MAKASSAR, BKM– Dewan Perwakilan Rakyat Daerah (DPRD) kota Makassar menilai alasan Pemerintah Kota Makassar menyerahkan proyek Middle Ring Road ke Pemerintah Provinsi Sulsel adalah hal wajar sebab anggaran pembebasan lahan malah menggunakan anggaran dari APBD Kota Makassar.
Anggota Komisi A DPRD Makassar, Rudianto Lallo mengatakan, pemkot bukan lepas tangan terhadap proyek jalan lingkar tengah tersebut, tetapi karena biaya pembebasan lahan di proyek itu sangat membebankan APBD.
“Seharusnya pembangunan sampai pembebasan lahan merupakan tanggungjawab Balai Besar Jalan (BBPJN) Wilayah Makassar. Tetapi kenyataannya, pembebasan lahan ditanggung oleh APBD kota,” ungkapnya di Gedung DPRD Kota Makassar, Selasa (30/8).
Selain itu, legislator Fraksi Nasdem ini juga menyatakan, pemkot juga tidak serta merta angkat tangan soal itu, tetapi bagaimana pemkot turut mencari solusi agar proyek tersebut bisa segera tuntas.
“Harusnya tidak boleh angkat tangan walaupun harus di alihkan ke pemprov. Yang harus dipikirkan bagaimana upaya yang harus dilakukan untuk menuntaskan secepatnya pembebaan lahan yang tinggal sedikit lagi,” bebernya.
Lanjut Rudi, bahwa Proyek MRR ini sangat dibutuhkan masyarakat kota Makassar untuk menanggulangi kemacetan di Kota Makassar. “Tugasnya pemkot menyiapkan lahan untuk menuntaskan lahan ini agar middle ring road untuk segera dituntaskan oleh balai besar,” tambahnya.
Anggota Komisi A DPRD Makassar lainnya, Busranuddin Baso Tika menilai, pemkot selama ini telah berjuang untuk pembebasan lahan proyek MRR namun terkendala dengan dana yang cukup besar, terlebih lagi dana tersebut dibebankan di APBD Kota Makassar.
“Saya kira pemkot tidak angkat tangan, hanya memang anggaran pembebasan lahan sangat mengerus APBD kota,” tuturnya.
Sehari sebelumnya, Wali Kota Makassar, Moh Ramdhan Pomanto mengatakan, pembebasan lahan proyek jalan Middle Ring Road (MRR) cukup membebani APBD Kota Makassar.
Dia menjelaskan, sesuai dengan peraturan Perundang-undangan, tidak semestinya pembangunan jalan nasional seperti MRR dibebankan pada APBD Kota.

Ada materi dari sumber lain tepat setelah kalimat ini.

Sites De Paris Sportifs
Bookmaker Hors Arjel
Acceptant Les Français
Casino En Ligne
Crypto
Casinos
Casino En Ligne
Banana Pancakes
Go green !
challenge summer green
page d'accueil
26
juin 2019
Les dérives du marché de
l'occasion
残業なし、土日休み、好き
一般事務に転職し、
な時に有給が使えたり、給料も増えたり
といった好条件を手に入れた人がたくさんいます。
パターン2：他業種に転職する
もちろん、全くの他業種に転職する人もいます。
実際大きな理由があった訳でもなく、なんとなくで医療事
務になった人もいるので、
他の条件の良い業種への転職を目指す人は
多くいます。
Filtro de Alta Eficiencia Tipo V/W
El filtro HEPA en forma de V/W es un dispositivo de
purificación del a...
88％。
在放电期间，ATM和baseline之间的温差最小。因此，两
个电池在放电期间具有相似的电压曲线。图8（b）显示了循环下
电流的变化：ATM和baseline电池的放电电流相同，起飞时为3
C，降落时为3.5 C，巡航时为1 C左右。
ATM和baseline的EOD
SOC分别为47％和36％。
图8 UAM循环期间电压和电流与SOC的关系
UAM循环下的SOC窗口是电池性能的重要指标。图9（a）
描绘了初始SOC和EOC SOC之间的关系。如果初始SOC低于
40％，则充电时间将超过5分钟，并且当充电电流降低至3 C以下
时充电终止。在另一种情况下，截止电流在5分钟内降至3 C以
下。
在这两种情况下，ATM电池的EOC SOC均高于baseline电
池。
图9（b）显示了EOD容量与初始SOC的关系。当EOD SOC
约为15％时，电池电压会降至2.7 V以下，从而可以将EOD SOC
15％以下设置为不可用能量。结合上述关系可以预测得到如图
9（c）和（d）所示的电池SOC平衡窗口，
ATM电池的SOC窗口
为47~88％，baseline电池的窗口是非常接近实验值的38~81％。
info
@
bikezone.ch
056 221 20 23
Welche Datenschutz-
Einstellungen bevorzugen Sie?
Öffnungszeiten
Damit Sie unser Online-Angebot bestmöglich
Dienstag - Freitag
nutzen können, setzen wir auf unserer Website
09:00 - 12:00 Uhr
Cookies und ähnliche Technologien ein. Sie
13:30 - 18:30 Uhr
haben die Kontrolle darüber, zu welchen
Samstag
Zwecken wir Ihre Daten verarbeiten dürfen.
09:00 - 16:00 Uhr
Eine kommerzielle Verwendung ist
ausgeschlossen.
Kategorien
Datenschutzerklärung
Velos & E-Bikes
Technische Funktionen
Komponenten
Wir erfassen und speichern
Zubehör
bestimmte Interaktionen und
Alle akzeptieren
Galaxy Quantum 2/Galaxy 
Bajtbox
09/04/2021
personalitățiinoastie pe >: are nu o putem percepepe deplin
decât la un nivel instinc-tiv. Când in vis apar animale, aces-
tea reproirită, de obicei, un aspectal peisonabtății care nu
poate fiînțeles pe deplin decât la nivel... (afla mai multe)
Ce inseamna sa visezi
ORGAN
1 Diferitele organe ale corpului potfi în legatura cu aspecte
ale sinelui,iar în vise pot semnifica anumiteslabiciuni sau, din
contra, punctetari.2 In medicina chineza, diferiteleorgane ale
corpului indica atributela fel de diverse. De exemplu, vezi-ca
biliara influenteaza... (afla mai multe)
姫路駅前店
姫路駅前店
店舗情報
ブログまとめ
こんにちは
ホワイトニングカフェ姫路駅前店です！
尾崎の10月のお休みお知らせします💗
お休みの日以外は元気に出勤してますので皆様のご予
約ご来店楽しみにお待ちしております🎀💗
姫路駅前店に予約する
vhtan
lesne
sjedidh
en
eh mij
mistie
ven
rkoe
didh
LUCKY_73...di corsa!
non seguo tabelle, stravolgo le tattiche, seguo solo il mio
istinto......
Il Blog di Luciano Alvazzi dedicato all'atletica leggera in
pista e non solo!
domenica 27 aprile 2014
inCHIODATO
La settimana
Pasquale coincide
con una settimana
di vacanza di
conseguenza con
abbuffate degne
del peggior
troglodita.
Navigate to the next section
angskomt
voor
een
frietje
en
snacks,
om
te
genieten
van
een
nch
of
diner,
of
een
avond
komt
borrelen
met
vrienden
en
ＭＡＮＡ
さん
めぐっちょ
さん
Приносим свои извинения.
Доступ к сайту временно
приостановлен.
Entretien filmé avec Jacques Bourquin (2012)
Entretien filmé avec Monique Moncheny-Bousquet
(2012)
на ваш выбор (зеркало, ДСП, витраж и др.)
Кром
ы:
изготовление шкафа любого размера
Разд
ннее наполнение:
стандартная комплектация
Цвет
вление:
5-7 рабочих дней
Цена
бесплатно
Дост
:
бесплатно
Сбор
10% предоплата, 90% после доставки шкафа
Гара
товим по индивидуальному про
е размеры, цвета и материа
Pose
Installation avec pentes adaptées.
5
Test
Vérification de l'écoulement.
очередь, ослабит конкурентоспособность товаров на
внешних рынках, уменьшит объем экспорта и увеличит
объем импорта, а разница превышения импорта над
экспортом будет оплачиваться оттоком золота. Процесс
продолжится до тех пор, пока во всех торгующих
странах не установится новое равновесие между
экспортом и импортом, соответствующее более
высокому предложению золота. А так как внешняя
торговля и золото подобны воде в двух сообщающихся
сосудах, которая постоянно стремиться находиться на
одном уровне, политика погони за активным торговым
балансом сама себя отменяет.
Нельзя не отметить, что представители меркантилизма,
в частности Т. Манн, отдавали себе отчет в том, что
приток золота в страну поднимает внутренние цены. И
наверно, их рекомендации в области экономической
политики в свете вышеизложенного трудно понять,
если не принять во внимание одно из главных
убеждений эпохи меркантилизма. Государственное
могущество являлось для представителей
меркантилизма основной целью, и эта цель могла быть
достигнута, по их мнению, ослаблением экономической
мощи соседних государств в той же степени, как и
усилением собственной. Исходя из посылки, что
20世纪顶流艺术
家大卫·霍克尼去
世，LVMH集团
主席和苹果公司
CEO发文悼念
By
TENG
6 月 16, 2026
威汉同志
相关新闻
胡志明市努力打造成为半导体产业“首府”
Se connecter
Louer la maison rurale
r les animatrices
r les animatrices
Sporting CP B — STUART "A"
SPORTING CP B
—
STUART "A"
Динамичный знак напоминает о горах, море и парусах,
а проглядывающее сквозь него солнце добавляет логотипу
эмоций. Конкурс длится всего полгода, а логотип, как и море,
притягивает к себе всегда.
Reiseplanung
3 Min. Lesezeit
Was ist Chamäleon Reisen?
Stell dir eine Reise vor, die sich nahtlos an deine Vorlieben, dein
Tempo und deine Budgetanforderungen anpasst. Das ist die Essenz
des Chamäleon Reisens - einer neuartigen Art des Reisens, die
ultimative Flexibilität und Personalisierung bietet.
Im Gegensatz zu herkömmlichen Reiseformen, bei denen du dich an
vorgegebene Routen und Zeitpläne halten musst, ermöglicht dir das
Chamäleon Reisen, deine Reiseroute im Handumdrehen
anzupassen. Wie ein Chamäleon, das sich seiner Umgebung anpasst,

“Jangan dong uang kita masuk ke situ (MRR),” pungkas Danny sapaan akrabnya.
Dia meminta pemerintah pusat menganggarkan dana kebutuhan pembebasan lahan tersebut di APBN.
Ia juga mengatakan, meski belum ada respon khusus, namun seperti-nya pemerintah pusat akan menyetujui permintaan tersebut.
“Saya sudah minta (pemerintah) pusat untuk tidak membebani pemerintah kota. Kan selama ini dibebani, kalau dibebani terus akan lama penuntasan pembangunan proyek itu. Apalagi, kita punya APBD masih fokus ke wilayah lain,” ungkap Danny.(ita/war)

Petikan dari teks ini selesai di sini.